A word-for-word copy of the listing that follows is required.

» SOURCE DATA:
-- Opening Marker --

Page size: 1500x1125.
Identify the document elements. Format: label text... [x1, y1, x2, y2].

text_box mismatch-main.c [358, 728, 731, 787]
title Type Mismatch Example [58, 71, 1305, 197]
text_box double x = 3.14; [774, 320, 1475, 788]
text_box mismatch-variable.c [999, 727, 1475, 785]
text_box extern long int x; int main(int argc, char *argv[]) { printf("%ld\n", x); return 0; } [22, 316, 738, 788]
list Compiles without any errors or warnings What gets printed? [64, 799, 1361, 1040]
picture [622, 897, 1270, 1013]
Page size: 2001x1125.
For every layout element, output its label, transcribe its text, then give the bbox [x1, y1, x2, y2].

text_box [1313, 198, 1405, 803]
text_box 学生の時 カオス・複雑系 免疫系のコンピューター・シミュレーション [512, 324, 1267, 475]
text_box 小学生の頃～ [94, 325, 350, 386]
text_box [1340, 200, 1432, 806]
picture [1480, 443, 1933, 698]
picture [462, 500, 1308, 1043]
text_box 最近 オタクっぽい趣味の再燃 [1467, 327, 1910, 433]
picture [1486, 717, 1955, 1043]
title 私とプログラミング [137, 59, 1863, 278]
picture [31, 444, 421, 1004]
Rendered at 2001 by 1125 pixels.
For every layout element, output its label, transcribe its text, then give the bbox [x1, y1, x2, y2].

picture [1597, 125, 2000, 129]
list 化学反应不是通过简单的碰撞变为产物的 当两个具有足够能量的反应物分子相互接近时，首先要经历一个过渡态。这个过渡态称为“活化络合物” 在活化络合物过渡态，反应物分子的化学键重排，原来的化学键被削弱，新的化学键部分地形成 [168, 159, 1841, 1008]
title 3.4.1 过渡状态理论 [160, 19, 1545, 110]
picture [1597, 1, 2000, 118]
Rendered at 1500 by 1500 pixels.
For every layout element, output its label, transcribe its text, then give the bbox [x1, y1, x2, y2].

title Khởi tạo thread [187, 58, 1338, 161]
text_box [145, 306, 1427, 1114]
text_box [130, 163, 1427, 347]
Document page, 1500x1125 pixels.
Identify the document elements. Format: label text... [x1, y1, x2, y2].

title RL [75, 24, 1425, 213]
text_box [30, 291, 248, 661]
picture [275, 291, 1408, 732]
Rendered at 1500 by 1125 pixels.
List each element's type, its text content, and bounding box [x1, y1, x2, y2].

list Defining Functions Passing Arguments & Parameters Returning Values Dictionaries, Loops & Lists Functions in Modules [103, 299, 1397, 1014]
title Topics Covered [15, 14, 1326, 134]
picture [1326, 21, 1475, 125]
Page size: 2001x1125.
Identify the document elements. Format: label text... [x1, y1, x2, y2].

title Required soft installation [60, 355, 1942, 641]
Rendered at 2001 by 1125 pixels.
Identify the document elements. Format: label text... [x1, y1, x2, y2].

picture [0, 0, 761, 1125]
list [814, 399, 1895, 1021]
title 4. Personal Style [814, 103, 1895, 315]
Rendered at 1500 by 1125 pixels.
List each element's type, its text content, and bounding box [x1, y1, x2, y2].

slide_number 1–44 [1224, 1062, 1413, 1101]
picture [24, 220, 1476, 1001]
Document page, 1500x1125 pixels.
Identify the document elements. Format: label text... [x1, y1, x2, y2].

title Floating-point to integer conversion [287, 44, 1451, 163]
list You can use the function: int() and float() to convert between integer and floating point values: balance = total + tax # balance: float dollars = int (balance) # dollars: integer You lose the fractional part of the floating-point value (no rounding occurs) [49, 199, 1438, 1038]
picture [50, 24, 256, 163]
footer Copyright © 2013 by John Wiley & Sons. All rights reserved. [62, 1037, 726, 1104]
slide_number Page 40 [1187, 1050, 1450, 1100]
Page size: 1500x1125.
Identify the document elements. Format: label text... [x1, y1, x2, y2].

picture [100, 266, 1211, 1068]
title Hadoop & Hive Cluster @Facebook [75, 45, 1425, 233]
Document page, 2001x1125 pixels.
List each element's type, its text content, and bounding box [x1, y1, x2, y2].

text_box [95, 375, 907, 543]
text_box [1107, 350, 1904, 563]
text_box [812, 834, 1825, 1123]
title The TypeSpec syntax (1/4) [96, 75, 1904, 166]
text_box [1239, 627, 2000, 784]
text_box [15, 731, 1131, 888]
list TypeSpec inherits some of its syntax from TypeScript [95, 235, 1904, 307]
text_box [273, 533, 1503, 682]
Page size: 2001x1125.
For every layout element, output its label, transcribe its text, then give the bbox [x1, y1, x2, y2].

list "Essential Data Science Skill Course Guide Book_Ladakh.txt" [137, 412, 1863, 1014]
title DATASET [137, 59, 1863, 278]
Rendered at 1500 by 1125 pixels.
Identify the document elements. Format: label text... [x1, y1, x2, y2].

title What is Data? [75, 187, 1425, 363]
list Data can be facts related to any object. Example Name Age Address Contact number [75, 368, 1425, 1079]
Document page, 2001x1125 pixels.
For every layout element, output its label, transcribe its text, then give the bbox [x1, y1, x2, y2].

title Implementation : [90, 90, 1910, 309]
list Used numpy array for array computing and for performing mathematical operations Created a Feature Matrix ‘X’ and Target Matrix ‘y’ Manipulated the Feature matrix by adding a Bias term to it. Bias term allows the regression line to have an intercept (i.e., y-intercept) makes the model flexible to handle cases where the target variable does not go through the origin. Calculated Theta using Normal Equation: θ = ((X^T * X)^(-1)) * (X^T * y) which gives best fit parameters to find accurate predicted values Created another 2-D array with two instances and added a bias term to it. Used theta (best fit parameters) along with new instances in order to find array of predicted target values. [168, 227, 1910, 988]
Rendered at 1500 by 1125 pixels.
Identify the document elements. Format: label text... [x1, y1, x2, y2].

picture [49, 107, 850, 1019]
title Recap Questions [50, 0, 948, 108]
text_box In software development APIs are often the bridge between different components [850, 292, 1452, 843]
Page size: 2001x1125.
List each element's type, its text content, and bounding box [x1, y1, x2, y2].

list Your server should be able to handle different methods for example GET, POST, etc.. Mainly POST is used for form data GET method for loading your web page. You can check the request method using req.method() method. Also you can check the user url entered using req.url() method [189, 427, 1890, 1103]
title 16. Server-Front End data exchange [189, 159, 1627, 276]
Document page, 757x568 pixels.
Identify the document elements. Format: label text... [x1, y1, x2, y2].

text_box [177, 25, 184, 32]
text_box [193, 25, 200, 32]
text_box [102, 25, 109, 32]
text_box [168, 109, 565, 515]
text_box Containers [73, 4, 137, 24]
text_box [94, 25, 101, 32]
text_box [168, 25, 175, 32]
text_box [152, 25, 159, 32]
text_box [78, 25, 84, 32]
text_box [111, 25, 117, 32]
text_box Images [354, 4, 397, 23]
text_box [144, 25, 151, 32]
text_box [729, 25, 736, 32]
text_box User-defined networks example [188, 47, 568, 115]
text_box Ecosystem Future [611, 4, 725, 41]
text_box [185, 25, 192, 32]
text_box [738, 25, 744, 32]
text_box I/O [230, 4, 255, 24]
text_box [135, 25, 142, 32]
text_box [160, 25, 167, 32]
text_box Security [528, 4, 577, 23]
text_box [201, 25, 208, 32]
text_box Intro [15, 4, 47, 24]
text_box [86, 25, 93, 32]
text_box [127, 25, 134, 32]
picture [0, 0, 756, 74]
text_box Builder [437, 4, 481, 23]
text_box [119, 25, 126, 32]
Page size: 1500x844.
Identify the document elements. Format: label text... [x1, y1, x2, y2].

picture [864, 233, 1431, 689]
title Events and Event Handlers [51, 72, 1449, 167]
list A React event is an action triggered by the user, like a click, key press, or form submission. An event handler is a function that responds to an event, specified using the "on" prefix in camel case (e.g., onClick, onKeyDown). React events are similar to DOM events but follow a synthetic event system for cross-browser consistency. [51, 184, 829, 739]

-- Closing Marker --

» ANSWER SECTION:
Page size: 1500x1125.
Identify the document elements. Format: label text... [x1, y1, x2, y2].

text_box mismatch-main.c [358, 728, 731, 787]
title Type Mismatch Example [58, 71, 1305, 197]
text_box double x = 3.14; [774, 320, 1475, 788]
text_box mismatch-variable.c [999, 727, 1475, 785]
text_box extern long int x; int main(int argc, char *argv[]) { printf("%ld\n", x); return 0; } [22, 316, 738, 788]
list Compiles without any errors or warnings What gets printed? [64, 799, 1361, 1040]
picture [622, 897, 1270, 1013]
Page size: 2001x1125.
For every layout element, output its label, transcribe its text, then give the bbox [x1, y1, x2, y2].

text_box [1313, 198, 1405, 803]
text_box 学生の時 カオス・複雑系 免疫系のコンピューター・シミュレーション [512, 324, 1267, 475]
text_box 小学生の頃～ [94, 325, 350, 386]
text_box [1340, 200, 1432, 806]
picture [1480, 443, 1933, 698]
picture [462, 500, 1308, 1043]
text_box 最近 オタクっぽい趣味の再燃 [1467, 327, 1910, 433]
picture [1486, 717, 1955, 1043]
title 私とプログラミング [137, 59, 1863, 278]
picture [31, 444, 421, 1004]
Rendered at 2001 by 1125 pixels.
For every layout element, output its label, transcribe its text, then give the bbox [x1, y1, x2, y2].

picture [1597, 125, 2000, 129]
list 化学反应不是通过简单的碰撞变为产物的 当两个具有足够能量的反应物分子相互接近时，首先要经历一个过渡态。这个过渡态称为“活化络合物” 在活化络合物过渡态，反应物分子的化学键重排，原来的化学键被削弱，新的化学键部分地形成 [168, 159, 1841, 1008]
title 3.4.1 过渡状态理论 [160, 19, 1545, 110]
picture [1597, 1, 2000, 118]
Rendered at 1500 by 1500 pixels.
For every layout element, output its label, transcribe its text, then give the bbox [x1, y1, x2, y2].

title Khởi tạo thread [187, 58, 1338, 161]
text_box [145, 306, 1427, 1114]
text_box [130, 163, 1427, 347]
Document page, 1500x1125 pixels.
Identify the document elements. Format: label text... [x1, y1, x2, y2].

title RL [75, 24, 1425, 213]
text_box [30, 291, 248, 661]
picture [275, 291, 1408, 732]
Rendered at 1500 by 1125 pixels.
List each element's type, its text content, and bounding box [x1, y1, x2, y2].

list Defining Functions Passing Arguments & Parameters Returning Values Dictionaries, Loops & Lists Functions in Modules [103, 299, 1397, 1014]
title Topics Covered [15, 14, 1326, 134]
picture [1326, 21, 1475, 125]
Page size: 2001x1125.
Identify the document elements. Format: label text... [x1, y1, x2, y2].

title Required soft installation [60, 355, 1942, 641]
Rendered at 2001 by 1125 pixels.
Identify the document elements. Format: label text... [x1, y1, x2, y2].

picture [0, 0, 761, 1125]
list [814, 399, 1895, 1021]
title 4. Personal Style [814, 103, 1895, 315]
Rendered at 1500 by 1125 pixels.
List each element's type, its text content, and bounding box [x1, y1, x2, y2].

slide_number 1–44 [1224, 1062, 1413, 1101]
picture [24, 220, 1476, 1001]
Document page, 1500x1125 pixels.
Identify the document elements. Format: label text... [x1, y1, x2, y2].

title Floating-point to integer conversion [287, 44, 1451, 163]
list You can use the function: int() and float() to convert between integer and floating point values: balance = total + tax # balance: float dollars = int (balance) # dollars: integer You lose the fractional part of the floating-point value (no rounding occurs) [49, 199, 1438, 1038]
picture [50, 24, 256, 163]
footer Copyright © 2013 by John Wiley & Sons. All rights reserved. [62, 1037, 726, 1104]
slide_number Page 40 [1187, 1050, 1450, 1100]
Page size: 1500x1125.
Identify the document elements. Format: label text... [x1, y1, x2, y2].

picture [100, 266, 1211, 1068]
title Hadoop & Hive Cluster @Facebook [75, 45, 1425, 233]
Document page, 2001x1125 pixels.
List each element's type, its text content, and bounding box [x1, y1, x2, y2].

text_box [95, 375, 907, 543]
text_box [1107, 350, 1904, 563]
text_box [812, 834, 1825, 1123]
title The TypeSpec syntax (1/4) [96, 75, 1904, 166]
text_box [1239, 627, 2000, 784]
text_box [15, 731, 1131, 888]
list TypeSpec inherits some of its syntax from TypeScript [95, 235, 1904, 307]
text_box [273, 533, 1503, 682]
Page size: 2001x1125.
For every layout element, output its label, transcribe its text, then give the bbox [x1, y1, x2, y2].

list "Essential Data Science Skill Course Guide Book_Ladakh.txt" [137, 412, 1863, 1014]
title DATASET [137, 59, 1863, 278]
Rendered at 1500 by 1125 pixels.
Identify the document elements. Format: label text... [x1, y1, x2, y2].

title What is Data? [75, 187, 1425, 363]
list Data can be facts related to any object. Example Name Age Address Contact number [75, 368, 1425, 1079]
Document page, 2001x1125 pixels.
For every layout element, output its label, transcribe its text, then give the bbox [x1, y1, x2, y2].

title Implementation : [90, 90, 1910, 309]
list Used numpy array for array computing and for performing mathematical operations Created a Feature Matrix ‘X’ and Target Matrix ‘y’ Manipulated the Feature matrix by adding a Bias term to it. Bias term allows the regression line to have an intercept (i.e., y-intercept) makes the model flexible to handle cases where the target variable does not go through the origin. Calculated Theta using Normal Equation: θ = ((X^T * X)^(-1)) * (X^T * y) which gives best fit parameters to find accurate predicted values Created another 2-D array with two instances and added a bias term to it. Used theta (best fit parameters) along with new instances in order to find array of predicted target values. [168, 227, 1910, 988]
Rendered at 1500 by 1125 pixels.
Identify the document elements. Format: label text... [x1, y1, x2, y2].

picture [49, 107, 850, 1019]
title Recap Questions [50, 0, 948, 108]
text_box In software development APIs are often the bridge between different components [850, 292, 1452, 843]
Page size: 2001x1125.
List each element's type, its text content, and bounding box [x1, y1, x2, y2].

list Your server should be able to handle different methods for example GET, POST, etc.. Mainly POST is used for form data GET method for loading your web page. You can check the request method using req.method() method. Also you can check the user url entered using req.url() method [189, 427, 1890, 1103]
title 16. Server-Front End data exchange [189, 159, 1627, 276]
Document page, 757x568 pixels.
Identify the document elements. Format: label text... [x1, y1, x2, y2].

text_box [177, 25, 184, 32]
text_box [193, 25, 200, 32]
text_box [102, 25, 109, 32]
text_box [168, 109, 565, 515]
text_box Containers [73, 4, 137, 24]
text_box [94, 25, 101, 32]
text_box [168, 25, 175, 32]
text_box [152, 25, 159, 32]
text_box [78, 25, 84, 32]
text_box [111, 25, 117, 32]
text_box Images [354, 4, 397, 23]
text_box [144, 25, 151, 32]
text_box [729, 25, 736, 32]
text_box User-defined networks example [188, 47, 568, 115]
text_box Ecosystem Future [611, 4, 725, 41]
text_box [185, 25, 192, 32]
text_box [738, 25, 744, 32]
text_box I/O [230, 4, 255, 24]
text_box [135, 25, 142, 32]
text_box [160, 25, 167, 32]
text_box Security [528, 4, 577, 23]
text_box [201, 25, 208, 32]
text_box Intro [15, 4, 47, 24]
text_box [86, 25, 93, 32]
text_box [127, 25, 134, 32]
picture [0, 0, 756, 74]
text_box Builder [437, 4, 481, 23]
text_box [119, 25, 126, 32]
Page size: 1500x844.
Identify the document elements. Format: label text... [x1, y1, x2, y2].

picture [864, 233, 1431, 689]
title Events and Event Handlers [51, 72, 1449, 167]
list A React event is an action triggered by the user, like a click, key press, or form submission. An event handler is a function that responds to an event, specified using the "on" prefix in camel case (e.g., onClick, onKeyDown). React events are similar to DOM events but follow a synthetic event system for cross-browser consistency. [51, 184, 829, 739]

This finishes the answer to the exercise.